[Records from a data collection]
- - - - - - -

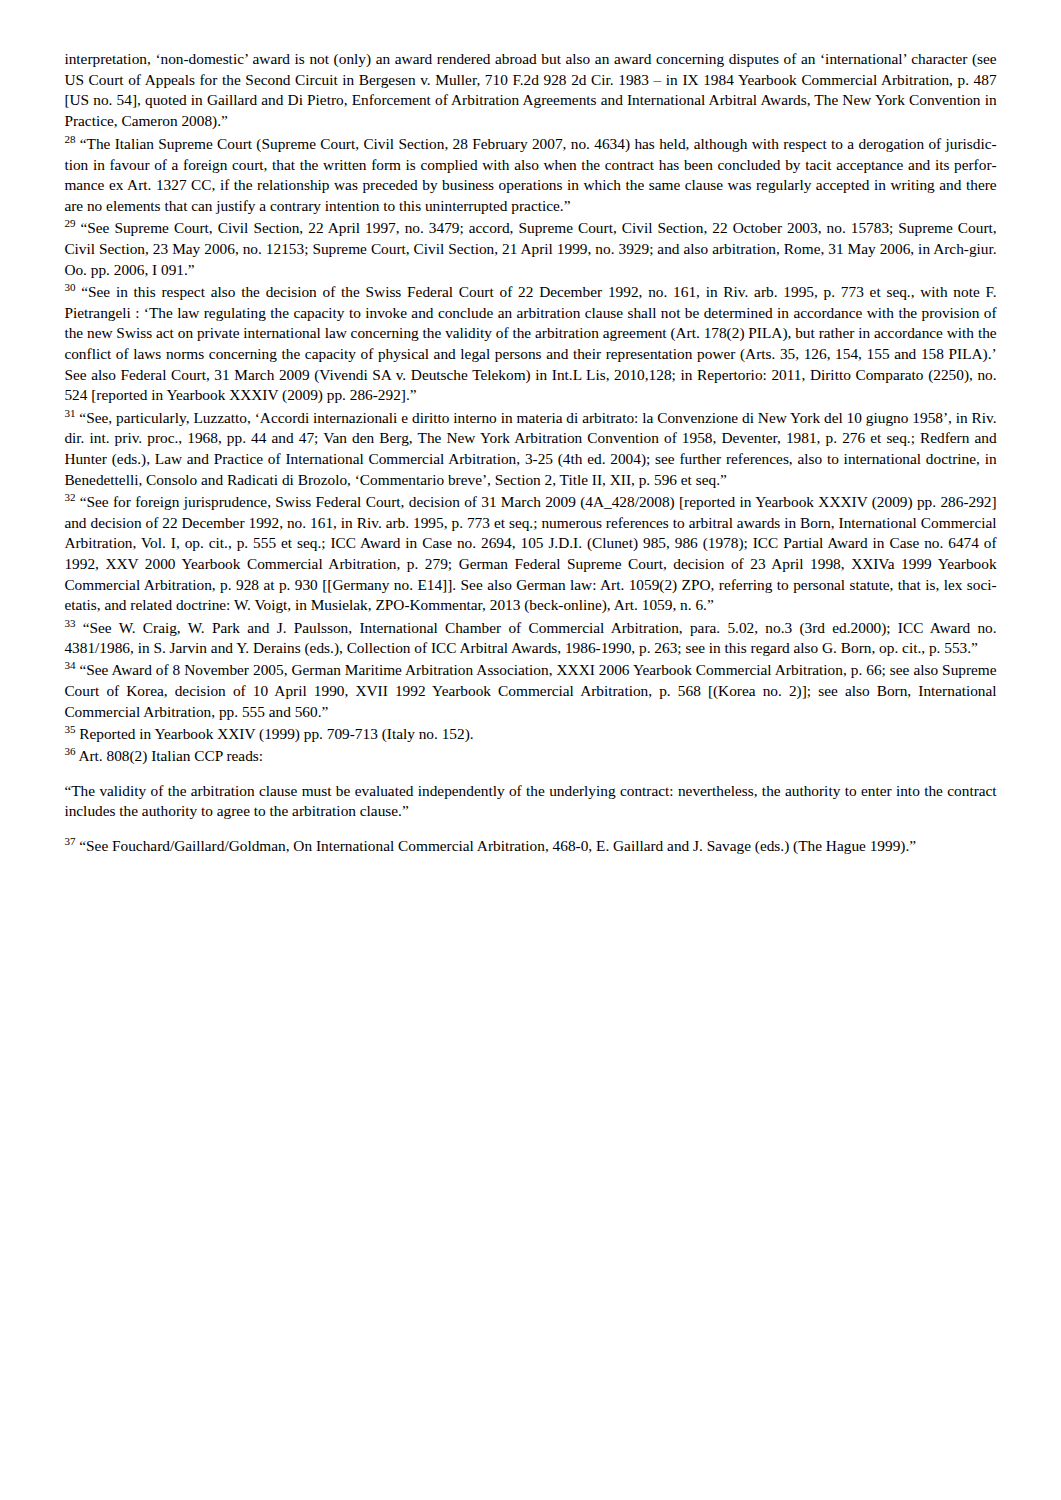interpretation, ‘non-domestic’ award is not (only) an award rendered abroad but also an award concerning disputes of an ‘international’ character (see US Court of Appeals for the Second Circuit in Bergesen v. Muller, 710 F.2d 928 2d Cir. 1983 – in IX 1984 Yearbook Commercial Arbitration, p. 487 [US no. 54], quoted in Gaillard and Di Pietro, Enforcement of Arbitration Agreements and International Arbitral Awards, The New York Convention in Practice, Cameron 2008).”
28 “The Italian Supreme Court (Supreme Court, Civil Section, 28 February 2007, no. 4634) has held, although with respect to a derogation of jurisdiction in favour of a foreign court, that the written form is complied with also when the contract has been concluded by tacit acceptance and its performance ex Art. 1327 CC, if the relationship was preceded by business operations in which the same clause was regularly accepted in writing and there are no elements that can justify a contrary intention to this uninterrupted practice.”
29 “See Supreme Court, Civil Section, 22 April 1997, no. 3479; accord, Supreme Court, Civil Section, 22 October 2003, no. 15783; Supreme Court, Civil Section, 23 May 2006, no. 12153; Supreme Court, Civil Section, 21 April 1999, no. 3929; and also arbitration, Rome, 31 May 2006, in Arch-giur. Oo. pp. 2006, I 091.”
30 “See in this respect also the decision of the Swiss Federal Court of 22 December 1992, no. 161, in Riv. arb. 1995, p. 773 et seq., with note F. Pietrangeli : ‘The law regulating the capacity to invoke and conclude an arbitration clause shall not be determined in accordance with the provision of the new Swiss act on private international law concerning the validity of the arbitration agreement (Art. 178(2) PILA), but rather in accordance with the conflict of laws norms concerning the capacity of physical and legal persons and their representation power (Arts. 35, 126, 154, 155 and 158 PILA).’ See also Federal Court, 31 March 2009 (Vivendi SA v. Deutsche Telekom) in Int.L Lis, 2010,128; in Repertorio: 2011, Diritto Comparato (2250), no. 524 [reported in Yearbook XXXIV (2009) pp. 286-292].”
31 “See, particularly, Luzzatto, ‘Accordi internazionali e diritto interno in materia di arbitrato: la Convenzione di New York del 10 giugno 1958’, in Riv. dir. int. priv. proc., 1968, pp. 44 and 47; Van den Berg, The New York Arbitration Convention of 1958, Deventer, 1981, p. 276 et seq.; Redfern and Hunter (eds.), Law and Practice of International Commercial Arbitration, 3-25 (4th ed. 2004); see further references, also to international doctrine, in Benedettelli, Consolo and Radicati di Brozolo, ‘Commentario breve’, Section 2, Title II, XII, p. 596 et seq.”
32 “See for foreign jurisprudence, Swiss Federal Court, decision of 31 March 2009 (4A_428/2008) [reported in Yearbook XXXIV (2009) pp. 286-292] and decision of 22 December 1992, no. 161, in Riv. arb. 1995, p. 773 et seq.; numerous references to arbitral awards in Born, International Commercial Arbitration, Vol. I, op. cit., p. 555 et seq.; ICC Award in Case no. 2694, 105 J.D.I. (Clunet) 985, 986 (1978); ICC Partial Award in Case no. 6474 of 1992, XXV 2000 Yearbook Commercial Arbitration, p. 279; German Federal Supreme Court, decision of 23 April 1998, XXIVa 1999 Yearbook Commercial Arbitration, p. 928 at p. 930 [[Germany no. E14]]. See also German law: Art. 1059(2) ZPO, referring to personal statute, that is, lex societatis, and related doctrine: W. Voigt, in Musielak, ZPO-Kommentar, 2013 (beck-online), Art. 1059, n. 6.”
33 “See W. Craig, W. Park and J. Paulsson, International Chamber of Commercial Arbitration, para. 5.02, no.3 (3rd ed.2000); ICC Award no. 4381/1986, in S. Jarvin and Y. Derains (eds.), Collection of ICC Arbitral Awards, 1986-1990, p. 263; see in this regard also G. Born, op. cit., p. 553.”
34 “See Award of 8 November 2005, German Maritime Arbitration Association, XXXI 2006 Yearbook Commercial Arbitration, p. 66; see also Supreme Court of Korea, decision of 10 April 1990, XVII 1992 Yearbook Commercial Arbitration, p. 568 [(Korea no. 2)]; see also Born, International Commercial Arbitration, pp. 555 and 560.”
35 Reported in Yearbook XXIV (1999) pp. 709-713 (Italy no. 152).
36 Art. 808(2) Italian CCP reads:
“The validity of the arbitration clause must be evaluated independently of the underlying contract: nevertheless, the authority to enter into the contract includes the authority to agree to the arbitration clause.”
37 “See Fouchard/Gaillard/Goldman, On International Commercial Arbitration, 468-0, E. Gaillard and J. Savage (eds.) (The Hague 1999).”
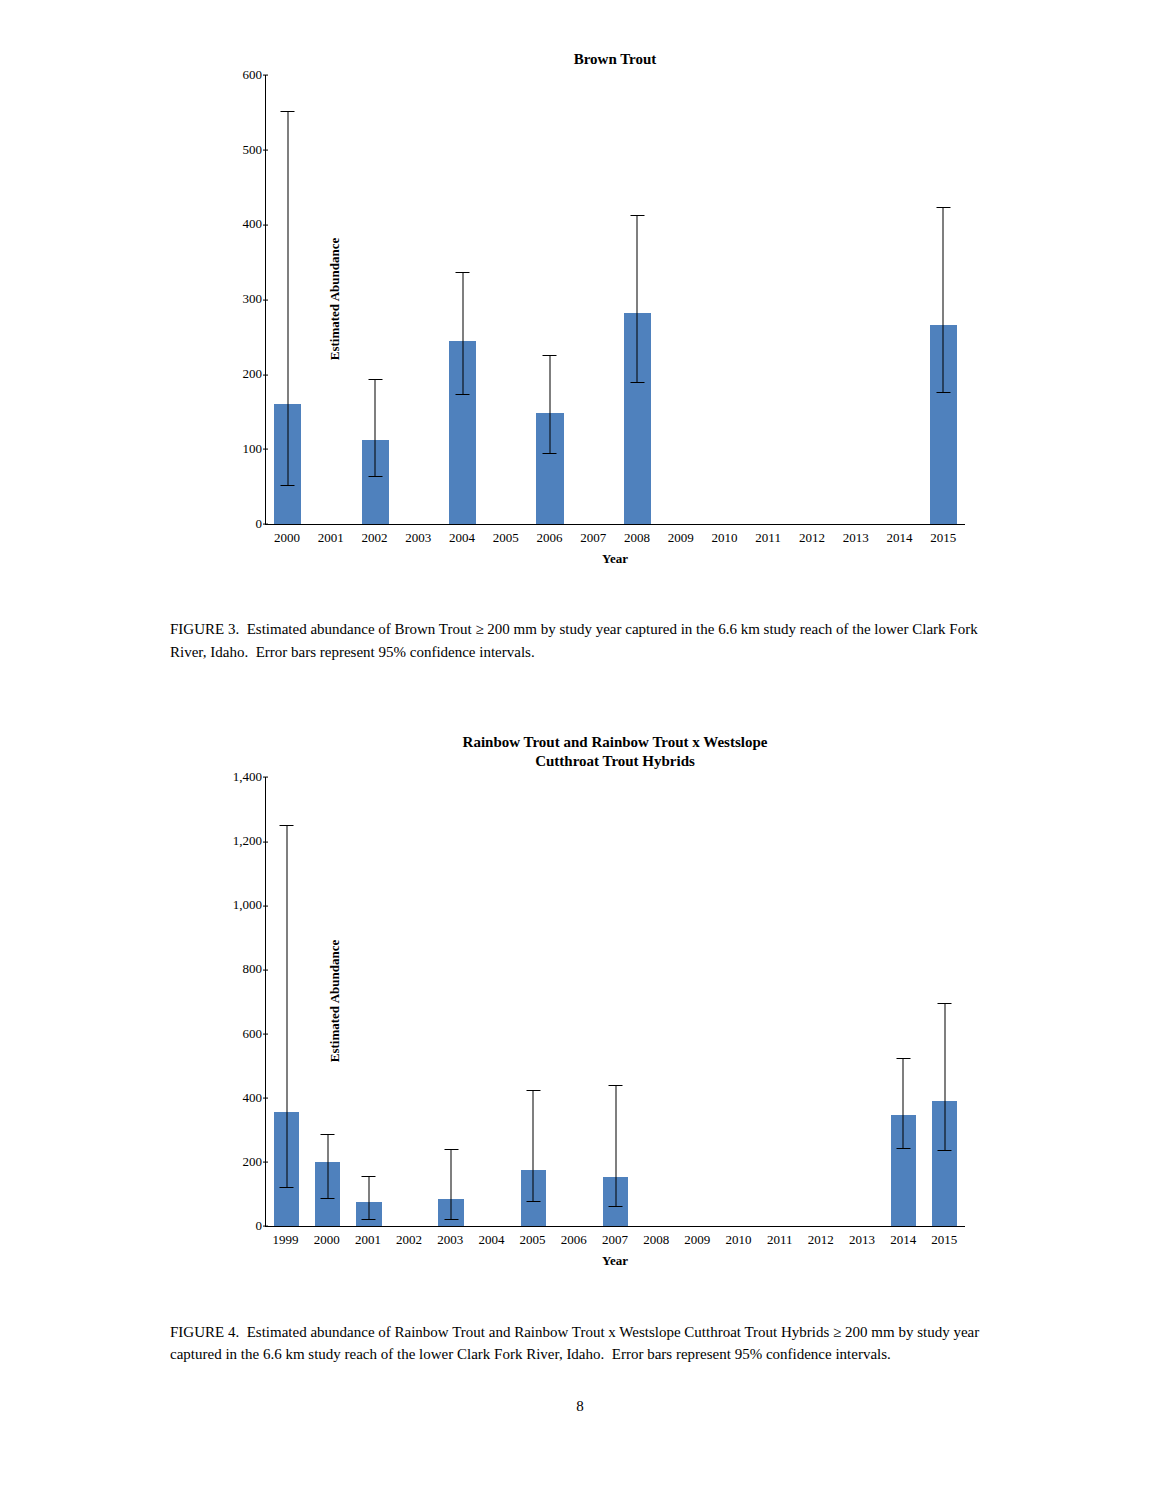Brown Trout
Estimated Abundance
600
500
400
300
200
100
0
2000200120022003200420052006200720082009201020112012201320142015
Year
FIGURE 3. Estimated abundance of Brown Trout ≥ 200 mm by study year captured in the 6.6 km study reach of the lower Clark Fork River, Idaho. Error bars represent 95% confidence intervals.
Rainbow Trout and Rainbow Trout x Westslope
Cutthroat Trout Hybrids
Estimated Abundance
1,400
1,200
1,000
800
600
400
200
0
19992000200120022003200420052006200720082009201020112012201320142015
Year
FIGURE 4. Estimated abundance of Rainbow Trout and Rainbow Trout x Westslope Cutthroat Trout Hybrids ≥ 200 mm by study year captured in the 6.6 km study reach of the lower Clark Fork River, Idaho. Error bars represent 95% confidence intervals.
8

- - - - - - -

WHAT IS NEEDED
Within the data above, pick out all lines holding the word "Rainbow".

ANSWER TO THE PROBLEM
Rainbow Trout and Rainbow Trout x Westslope
FIGURE 4. Estimated abundance of Rainbow Trout and Rainbow Trout x Westslope Cutthroat Trout Hybrids ≥ 200 mm by study year captured in the 6.6 km study reach of the lower Clark Fork River, Idaho. Error bars represent 95% confidence intervals.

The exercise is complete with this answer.